▶ _CHECK YOUR UNDERSTANDING_
1/ According to the radon text, about how many lung cancer deaths does radon cause in the United States each year?
2/ For each statement, say whether it agrees with the radon text, and quote the deciding words. (a) Radon forms as uranium breaks down. (b) In the Mumbai study, the 19th floor had a higher radon level than the ground floor. (c) Radon has a faint smell.
3/ Pick up the radon text where it stops and keep writing.

▶ _PAGE EXTRACT_
━━━━━━━━━━━━━━━━━━━━━━━━━━━━━━
Radon is not limited to basements. While basements typically have the highest concentrations because they sit closest to the soil where radon originates, the gas regularly reaches upper floors of homes and apartment buildings. In some structures, radon levels on upper floors are just as high as on lower ones. Radon causes about 21,000 lung cancer deaths in the United States each year, and assuming you’re safe because you live above ground level is one of the more common mistakes people make about this invisible, odorless gas.
Why Basements Have the Highest Levels
Radon forms naturally in soil and rock as uranium breaks down. The gas seeps into buildings through cracks in foundations, gaps around pipes, and openings in concrete slabs. Basements sit in direct contact with the ground, so they’re the first point of entry and usually show the highest readings. In a study of a 19-story building in Mumbai, ground floor radon concentrations reached 41 Bq/m³ compared to 15 Bq/m³ on the 19th floor, with the peak winter reading hitting 59 Bq/m³ at ground level.
This pattern is what creates the common assumption that radon is a “basement problem.” But the gas doesn’t stay put.
━━━━━━━━━━━━━━━━━━━━━━━━━━━━━━
▶ _Dataset entries_
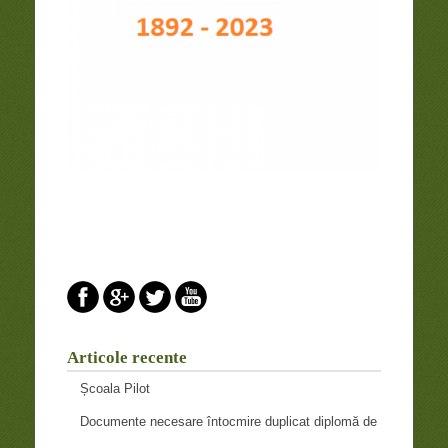
Articole recente
Școala Pilot
Documente necesare întocmire duplicat diplomă de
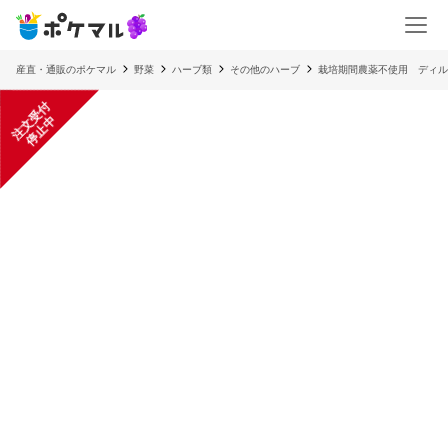
産直・通販のポケマル
野菜
ハーブ類
その他のハーブ
栽培期間農薬不使用 ディル
注
文
受
付
停
止
中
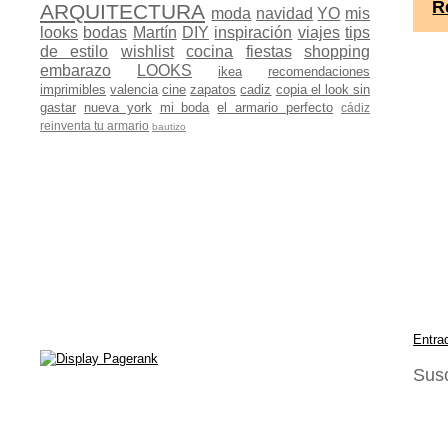
R
ARQUITECTURA
moda
navidad
YO
mis
looks
bodas
Martín
DIY
inspiración
viajes
tips
de estilo
wishlist
cocina
fiestas
shopping
embarazo
LOOKS
ikea
recomendaciones
imprimibles
valencia
cine
zapatos
cadiz
copia el look sin
gastar
nueva york
mi boda
el armario perfecto
cádiz
reinventa tu armario
bautizo
Entra
Susc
━━━━━━━━━━━━━━━━━━━━━━━━━━━━━━
▶ _OUTPUTS BY TASK_
1/ About 21,000.

2/
(a) Yes: "Radon forms naturally in soil and rock as uranium breaks down."
(b) No: "ground floor radon concentrations reached 41 Bq/m³ compared to 15 Bq/m³ on the 19th floor"
(c) No: "this invisible, odorless gas"

3/
How Radon Travels to Upper Floors
The main force pushing radon upward through a building is called the stack effect. When indoor air is warmer than outdoor air, the warm air rises and exits through the upper parts of the building. This creates negative pressure in the lower levels, pulling soil gas (including radon) in through the foundation. But it also draws that gas upward through the building’s interior, floor by floor.
The greater the temperature difference between inside and outside, the stronger this effect becomes. That’s why radon levels in many homes peak during winter, when heating systems keep indoor air much warmer than the cold air outside. Wind pressure on the exterior of a building adds to the effect, further driving air movement through the structure.
Several building features act as vertical highways for radon. Elevator shafts, stairwells, plumbing chases, and gaps between floors all give the gas a path upward. A comprehensive study of an apartment building in Rome’s historic center found something striking: while the basement had the highest radon concentration, levels on the upper floors were comparable to each other, with no clear decrease as floors got higher. The researchers specifically noted that “elevated floors are not safer than lower floors” and that the lift shaft likely served as a preferential pathway for upward gas movement.
Homes Without Basements Are Still at Risk
Slab-on-grade homes, which sit directly on a concrete pad with no basement underneath, can have significant radon levels on the main living floor. Radon enters through cracks in the slab, construction joints, and gaps around utility penetrations. Crawl spaces present similar risks, as radon accumulates in the enclosed space beneath the home and migrates upward through the floor system.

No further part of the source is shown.